05/09/2011

Descobrir a pólvora

Daniel Oliveira diz que "temos, em Portugal, como no resto do mundo ocidental, uma nova corrente ideológica. Uma espécie de neoliberalismo de Estado."

A noção de que o neoliberalismo é uma ideologia anti-Estado e anti-redistribuição continua a colonizar discursos mais ou menos progressistas, mais ou menos populistas e mais ou menos demagógicos. De um lado e de outro. Aquilo que me incomoda, quando esta noção é repetida ad nauseam, é relativamente simples. Primeiro, é falsa. Segundo, é perniciosa.

É falsa porque o tal "neoliberalismo de Estado" não é novo. O prefixo "neo-" é enganador, porque o neoliberalismo não recupera qualquer tradição liberal ou anti-estatista; é, como toda a gente percebeu em 1973, um conjunto de práticas que visa a reconfiguração do Estado para a providência corporativa e a transferência contínua do risco para a(s) sociedade(s). Não há aqui qualquer novidade. É dito, no mesmo texto, que "em vez do velho debate entre Estado Providência e Estado mínimo, aquilo a que assistimos é a uma síntese: o Estado cobrador." O "velho debate" morreu à nascença. Philip Mirowski já escreveu extensivamente sobre a genealogia e desenvolvimento intelectual daquilo a que se chama economia neoclássica e o seu braço armado, o tal "neoliberalismo". Os seus ideólogos nunca foram anti-estatistas; foram e são, isso sim, hipócritas com uma capacidade admirável, admita-se, para mistificar a realidade (equiparando democracia a capitalismo), usar preconceitos historicamente adquiridos para promover interesses ocultos e manipular o debate público, através de think-tanks e da monopolização sistemática dos meios de produção e difusão da informação. Foi assim que nos convenceram de que o seu espírito revolucionário e puritano servia os interesses da maioria.

É por isso que se acredita que o neoliberalismo é originalmente anti-Estado.

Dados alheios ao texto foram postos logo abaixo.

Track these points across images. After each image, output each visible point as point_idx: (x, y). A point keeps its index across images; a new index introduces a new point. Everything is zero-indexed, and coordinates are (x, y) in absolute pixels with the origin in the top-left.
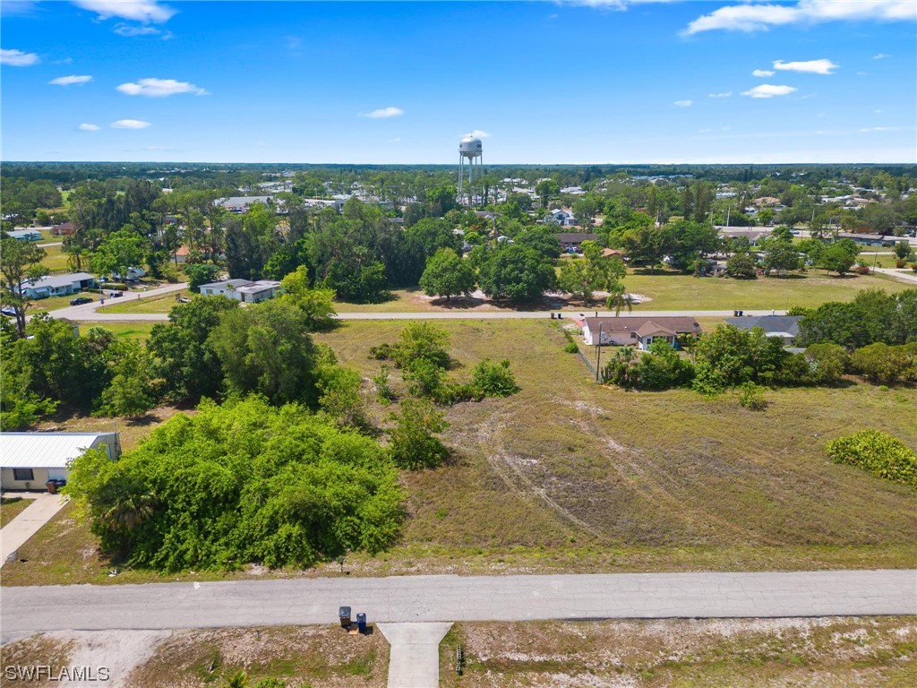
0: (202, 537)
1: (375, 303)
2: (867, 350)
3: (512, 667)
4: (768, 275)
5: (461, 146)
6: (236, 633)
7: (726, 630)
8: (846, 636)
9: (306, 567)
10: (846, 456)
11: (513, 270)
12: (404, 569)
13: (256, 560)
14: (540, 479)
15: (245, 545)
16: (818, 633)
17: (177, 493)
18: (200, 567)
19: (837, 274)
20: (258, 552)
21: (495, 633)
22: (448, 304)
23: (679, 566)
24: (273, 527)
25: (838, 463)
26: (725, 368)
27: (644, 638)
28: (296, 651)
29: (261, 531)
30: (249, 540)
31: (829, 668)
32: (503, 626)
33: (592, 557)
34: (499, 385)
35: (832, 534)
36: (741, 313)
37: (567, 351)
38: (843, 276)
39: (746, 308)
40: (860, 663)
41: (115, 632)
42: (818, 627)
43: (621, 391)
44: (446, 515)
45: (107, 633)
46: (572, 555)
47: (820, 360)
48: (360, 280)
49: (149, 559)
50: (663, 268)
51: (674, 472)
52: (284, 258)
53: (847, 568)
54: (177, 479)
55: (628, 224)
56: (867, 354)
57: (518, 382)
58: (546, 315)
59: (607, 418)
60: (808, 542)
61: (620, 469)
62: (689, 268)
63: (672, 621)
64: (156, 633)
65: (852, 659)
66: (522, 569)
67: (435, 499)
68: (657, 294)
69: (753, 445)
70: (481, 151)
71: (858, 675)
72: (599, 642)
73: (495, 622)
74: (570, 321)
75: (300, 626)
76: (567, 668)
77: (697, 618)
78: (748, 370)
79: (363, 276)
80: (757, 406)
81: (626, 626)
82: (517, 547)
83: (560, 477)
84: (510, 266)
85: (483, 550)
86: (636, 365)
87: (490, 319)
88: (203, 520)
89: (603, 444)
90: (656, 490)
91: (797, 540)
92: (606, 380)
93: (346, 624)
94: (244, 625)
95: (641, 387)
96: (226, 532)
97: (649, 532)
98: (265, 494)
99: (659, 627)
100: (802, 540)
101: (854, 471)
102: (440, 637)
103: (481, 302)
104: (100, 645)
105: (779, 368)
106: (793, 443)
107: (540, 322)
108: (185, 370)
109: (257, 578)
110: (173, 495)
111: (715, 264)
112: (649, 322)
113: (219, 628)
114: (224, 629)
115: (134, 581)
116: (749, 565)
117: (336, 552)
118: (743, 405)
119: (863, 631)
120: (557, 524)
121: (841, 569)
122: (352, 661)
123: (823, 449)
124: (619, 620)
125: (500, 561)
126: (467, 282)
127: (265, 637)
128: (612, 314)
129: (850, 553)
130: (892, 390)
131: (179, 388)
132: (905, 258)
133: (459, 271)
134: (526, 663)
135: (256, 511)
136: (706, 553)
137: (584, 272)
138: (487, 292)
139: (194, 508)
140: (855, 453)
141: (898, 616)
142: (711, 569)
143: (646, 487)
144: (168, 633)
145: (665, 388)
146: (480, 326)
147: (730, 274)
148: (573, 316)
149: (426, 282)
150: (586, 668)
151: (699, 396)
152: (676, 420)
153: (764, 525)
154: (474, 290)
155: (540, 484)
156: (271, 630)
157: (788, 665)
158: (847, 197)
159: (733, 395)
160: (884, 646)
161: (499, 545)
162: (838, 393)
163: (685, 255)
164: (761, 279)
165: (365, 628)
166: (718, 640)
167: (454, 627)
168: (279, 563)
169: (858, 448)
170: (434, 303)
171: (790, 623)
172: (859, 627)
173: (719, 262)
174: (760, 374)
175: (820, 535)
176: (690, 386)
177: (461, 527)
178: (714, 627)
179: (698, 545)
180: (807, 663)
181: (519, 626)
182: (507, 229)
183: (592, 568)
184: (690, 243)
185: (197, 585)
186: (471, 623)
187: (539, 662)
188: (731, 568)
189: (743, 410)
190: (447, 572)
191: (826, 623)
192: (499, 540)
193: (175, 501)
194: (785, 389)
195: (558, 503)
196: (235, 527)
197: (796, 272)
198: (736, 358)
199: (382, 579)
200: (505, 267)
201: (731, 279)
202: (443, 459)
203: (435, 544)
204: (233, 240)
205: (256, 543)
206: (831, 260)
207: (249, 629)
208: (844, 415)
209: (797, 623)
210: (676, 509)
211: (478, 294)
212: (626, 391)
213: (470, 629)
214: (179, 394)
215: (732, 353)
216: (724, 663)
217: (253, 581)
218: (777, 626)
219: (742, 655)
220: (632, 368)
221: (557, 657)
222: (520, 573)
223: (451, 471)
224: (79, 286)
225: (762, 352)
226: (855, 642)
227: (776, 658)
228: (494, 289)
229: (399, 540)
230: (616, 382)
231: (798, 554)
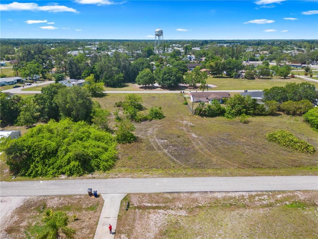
0: (44, 166)
1: (120, 88)
2: (286, 103)
3: (145, 208)
4: (259, 78)
6: (52, 197)
7: (219, 196)
8: (260, 198)
9: (80, 176)
10: (272, 139)
11: (168, 76)
12: (114, 176)
13: (63, 173)
14: (166, 146)
15: (59, 168)
16: (251, 197)
17: (35, 151)
18: (43, 176)
19: (283, 77)
20: (64, 171)
21: (141, 197)
22: (146, 88)
23: (208, 175)
24: (69, 162)
25: (270, 141)
26: (236, 109)
27: (192, 198)
28: (72, 203)
29: (65, 164)
30: (60, 167)
31: (252, 208)
32: (144, 195)
33: (179, 172)
34: (158, 115)
35: (262, 164)
36: (247, 91)
37: (184, 104)
38: (285, 78)
39: (249, 89)
40: (263, 206)
41: (11, 197)
42: (251, 195)
43: (200, 117)
44: (132, 159)
45: (8, 197)
46: (173, 171)
47: (269, 106)
48: (114, 79)
49: (26, 173)
50: (223, 76)
51: (213, 144)
52: (88, 72)
53: (265, 176)
54: (35, 146)
55: (212, 60)
56: (285, 105)
57: (165, 114)
58: (179, 92)
59: (193, 127)
60: (254, 167)
61: (194, 143)
62: (232, 75)
63: (202, 193)
64: (25, 197)
65: (261, 205)
66: (154, 176)
67: (129, 153)
68: (219, 85)
69: (242, 135)
70: (163, 34)
71: (262, 210)
72: (176, 200)
73: (141, 193)
74: (187, 94)
75: (75, 195)
76: (164, 208)
77: (211, 192)
78: (244, 110)
79: (115, 78)
80: (246, 122)
81: (186, 194)
82: (154, 169)
83: (173, 146)
84: (167, 75)
85: (142, 170)
87: (160, 93)
88: (45, 160)
89: (190, 135)
90: (205, 150)
91: (250, 166)
92: (195, 113)
93: (90, 194)
94: (55, 195)
95: (207, 116)
96: (53, 164)
97: (200, 164)
98: (67, 151)
99: (197, 195)
100: (252, 167)
101: (274, 144)
102: (122, 198)
103: (157, 87)
104: (5, 201)
105: (255, 109)
106: (255, 135)
107: (177, 94)
108: (46, 109)
109: (63, 179)
110: (34, 151)
111: (241, 74)
112: (213, 94)
113: (47, 196)
114: (48, 196)
115: (20, 180)
116: (232, 175)
117: (91, 171)
118: (241, 122)
119: (266, 196)
120: (169, 161)
121: (263, 176)
122: (91, 206)
123: (265, 136)
124: (184, 193)
125: (147, 174)
126: (152, 80)
127: (62, 199)
128: (202, 91)
129: (267, 171)
130: (294, 117)
131: (45, 116)
132: (308, 72)
133: (149, 76)
134: (150, 207)
135: (63, 157)
136: (218, 171)
137: (194, 77)
138: (159, 84)
139: (41, 156)
140: (276, 138)
141: (279, 191)
142: (219, 176)
143: (202, 149)
144: (29, 197)
145: (215, 116)
146: (155, 96)
147: (246, 78)
148: (188, 92)
149: (138, 80)
150: (170, 208)
151: (227, 119)
152: (217, 127)
153: (240, 162)
154: (155, 83)
155: (166, 148)
156: (64, 196)
157: (238, 207)
158: (293, 51)
159: (238, 119)
160: (272, 201)
161: (148, 168)
162: (275, 118)
163: (231, 71)
164: (257, 79)
165: (96, 195)
166: (216, 199)
167: (127, 195)
168: (71, 174)
169: (276, 136)
170: (141, 88)
171: (241, 193)
172: (265, 195)
173: (242, 74)
174: (248, 111)
175: (258, 165)
176: (224, 116)
177: (136, 162)
178: (215, 195)
179: (216, 168)
180: (245, 206)
181: (150, 194)
182: (170, 62)
183: (178, 176)
184: (232, 67)
185: (41, 182)
186: (133, 194)
187: (155, 206)
188: (226, 175)
189: (241, 124)
190: (128, 177)
191: (254, 194)
192: (148, 167)
193: (35, 154)
194: (257, 117)
195: (171, 154)
196: (56, 162)
197: (269, 77)
198: (240, 106)
199: (105, 180)
200: (166, 75)
201: (246, 79)
202: (134, 140)
203: (126, 168)
204: (71, 65)
205: (63, 168)
206: (281, 73)
207: (57, 196)
208: (275, 125)
209: (244, 194)
210: (211, 156)
211: (156, 85)
212: (202, 117)
213: (133, 196)
214: (45, 118)
215: (239, 104)
216: (217, 206)
217: (61, 181)
218: (237, 194)
219: (223, 204)
220: (204, 109)
221: (161, 205)
222: (153, 177)
223: (136, 144)
224: (16, 81)
225: (249, 104)
226: (263, 200)
227: (236, 205)
228: (162, 82)
229: (114, 167)
230: (199, 114)
231: (251, 171)
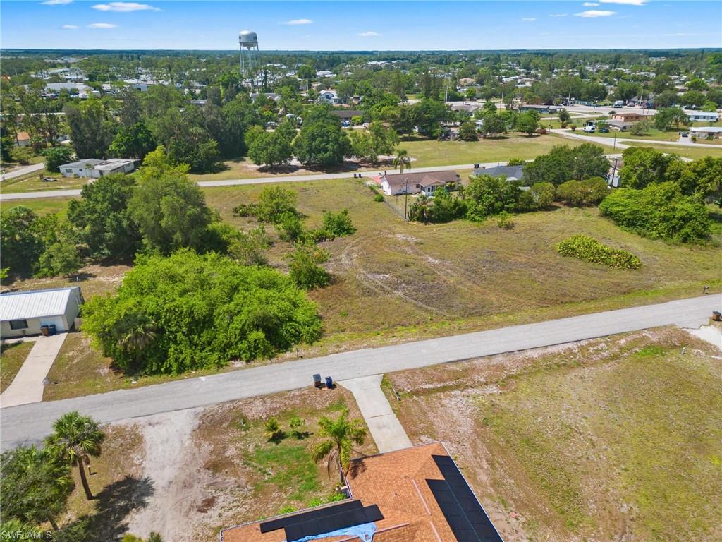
1: (214, 173)
2: (566, 185)
3: (426, 392)
4: (485, 137)
5: (240, 38)
6: (249, 401)
7: (535, 354)
8: (596, 348)
9: (271, 357)
10: (568, 251)
12: (337, 350)
13: (234, 358)
14: (396, 286)
15: (225, 349)
16: (582, 349)
18: (197, 368)
19: (528, 134)
20: (236, 353)
21: (410, 376)
22: (273, 170)
23: (497, 325)
25: (565, 256)
26: (486, 203)
27: (494, 366)
28: (292, 405)
29: (235, 338)
31: (592, 365)
32: (413, 372)
33: (446, 326)
35: (573, 296)
36: (478, 166)
37: (376, 200)
38: (531, 136)
39: (486, 161)
40: (605, 360)
41: (163, 414)
42: (581, 346)
43: (422, 225)
44: (347, 315)
45: (157, 416)
46: (434, 327)
47: (540, 193)
48: (200, 155)
49: (161, 367)
50: (415, 136)
51: (474, 272)
53: (587, 314)
56: (566, 188)
57: (355, 224)
58: (350, 175)
59: (421, 244)
60: (562, 303)
61: (442, 274)
62: (434, 135)
63: (506, 354)
64: (193, 410)
65: (602, 359)
66: (409, 339)
67: (335, 306)
68: (419, 155)
69: (514, 251)
71: (607, 366)
72: (469, 372)
73: (407, 370)
74: (368, 179)
75: (289, 391)
76: (458, 387)
77: (519, 351)
78: (499, 204)
79: (202, 152)
80: (509, 227)
81: (481, 361)
82: (399, 328)
83: (408, 283)
84: (319, 139)
85: (380, 332)
86: (431, 206)
87: (311, 181)
89: (425, 260)
90: (469, 284)
91: (556, 302)
92: (411, 218)
93: (318, 385)
94: (250, 396)
95: (434, 221)
96: (209, 343)
97: (474, 309)
98: (232, 315)
99: (499, 359)
100: (559, 302)
101: (571, 259)
102: (379, 383)
103: (295, 169)
104: (157, 423)
105: (517, 201)
106: (536, 248)
107: (348, 180)
109: (238, 369)
110: (167, 322)
111: (450, 131)
112: (427, 176)
113: (235, 400)
114: (239, 401)
115: (155, 383)
116: (534, 319)
117: (286, 346)
118: (500, 227)
119: (603, 344)
120: (417, 311)
121: (584, 314)
122: (330, 404)
123: (553, 249)
124: (477, 358)
125: (393, 337)
126: (286, 153)
127: (269, 401)
128: (398, 172)
129: (584, 305)
131: (103, 249)
132: (565, 121)
133: (280, 144)
134: (434, 389)
136: (510, 316)
137: (370, 142)
138: (301, 160)
140: (574, 249)
141: (618, 334)
142: (516, 324)
143: (461, 283)
144: (202, 409)
145: (450, 220)
146: (307, 186)
147: (461, 137)
148: (371, 175)
149: (254, 154)
150: (467, 386)
151: (472, 224)
152: (464, 240)
153: (537, 296)
154: (291, 158)
155: (396, 289)
156: (272, 396)
157: (571, 367)
158: (517, 77)
159: (494, 220)
160: (615, 350)
161: (388, 328)
162: (551, 214)
163: (430, 125)
164: (482, 140)
165: (331, 385)
166: (532, 360)
167: (384, 376)
168: (252, 358)
169: (574, 246)
170: (261, 170)
171: (566, 346)
172: (601, 342)
173: (452, 129)
174: (505, 206)
175: (568, 298)
176: (465, 218)
177: (360, 320)
178: (529, 354)
179: (504, 313)
180: (580, 364)
181: (422, 370)
182: (292, 108)
183: (449, 333)
184: (434, 116)
185: (203, 379)
186: (394, 373)
187: (441, 387)
188: (525, 322)
189: (501, 230)
190: (364, 347)
191: (584, 343)
192: (386, 325)
193: (169, 326)
194: (521, 215)
195: (414, 299)
197: (502, 134)
198: (491, 197)
199: (325, 357)
200: (315, 140)
201: (463, 142)
202: (328, 280)
203: (347, 333)
205: (232, 347)
206: (525, 125)
207: (256, 398)
208: (559, 228)
209: (570, 345)
210: (484, 293)
211: (295, 162)
212: (426, 224)
213: (394, 376)
215: (489, 193)
216: (539, 371)
217: (240, 371)
218: (560, 348)
219: (547, 365)
220: (428, 209)
221: (449, 383)
222: (408, 342)
223: (336, 288)
225: (506, 191)
226: (601, 351)
227: (564, 365)
228: (307, 157)
229: (324, 333)
230: (418, 219)
231: (559, 310)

Embora encerre uma contradição evidente com a prática neoliberal, trata-se de um artifício discursivo que legitima a sua ascensão - porque, assim, a cruzada neoliberal transforma-se em cruzada pela liberdade, contra a servidão e contra os interesses instalados. Apesar de ser uma cruzada reaccionária e conservadora que recupera as satrapias como imperativo político e dependeu sempre do patrocínio público para se impor enquanto senso comum.
Ainda que tenhamos provas históricas suficientes para contestar e enterrar esta ideia, ela continua a surgir. A palavra "fanatismo" parece exagerada, mas, olhando para Reagan, Thatcher, Roger Scott, Pinochet ou Carlos Menem, não podemos evitá-la. O neoliberalismo é estatista e os seus ideólogos não pretendem desarmar a sua arma preferida. São darwinistas sociais que acreditam na punição da diferença e não hesitarão em aumentar as despesas com a vigilância e a violência legitimada pelo Estado.

A ideia é perniciosa porque impede a esquerda de formular uma alternativa real ao pensamento único. Continuando a promover esta versão da história, comentadores como Daniel Oliveira legitimam a revisão da história do neoliberalismo. Legitimam a ideia de que o Estado continua a ser "destroçado" ou "minado" pela quinta coluna neoliberal. É necessário combater esta ideia. Aqui há uns tempos, já falei da obra de Loïc Wacquant. Em poucas palavras: se o neoliberalismo, após 2001, se transformou, foi ao deitar as garras de fora e acelerar a transformação do Estado num leviatã penal. Onde as regiões sombrias do mundo social são transformadas num pesadelo orwelliano e as regiões olímpicas parecem utopias saídas de Huxley. O Estado não está a ser minado pelo neoliberalismo. O Estado é, hoje por hoje, um instrumento de recomposição radical da realidade à medida de plutocratas. Não é o último reduto da justiça e democracia. Deixemo-nos de efabulações e chamemos as coisas pelos nomes. A esquerda anda em modo defensivo há décadas por várias razões. Esta é uma delas: fala-se muito do Estado, mas não se discute ou teoriza o mesmo. É um dado adquirido ou uma divindade incognoscível. Tiradas bafientas como "neoliberalismo de Estado" apenas contribuem para dar mais gás às mistificações de gente como o Álvaro, que diz não saber o que é um neoliberal.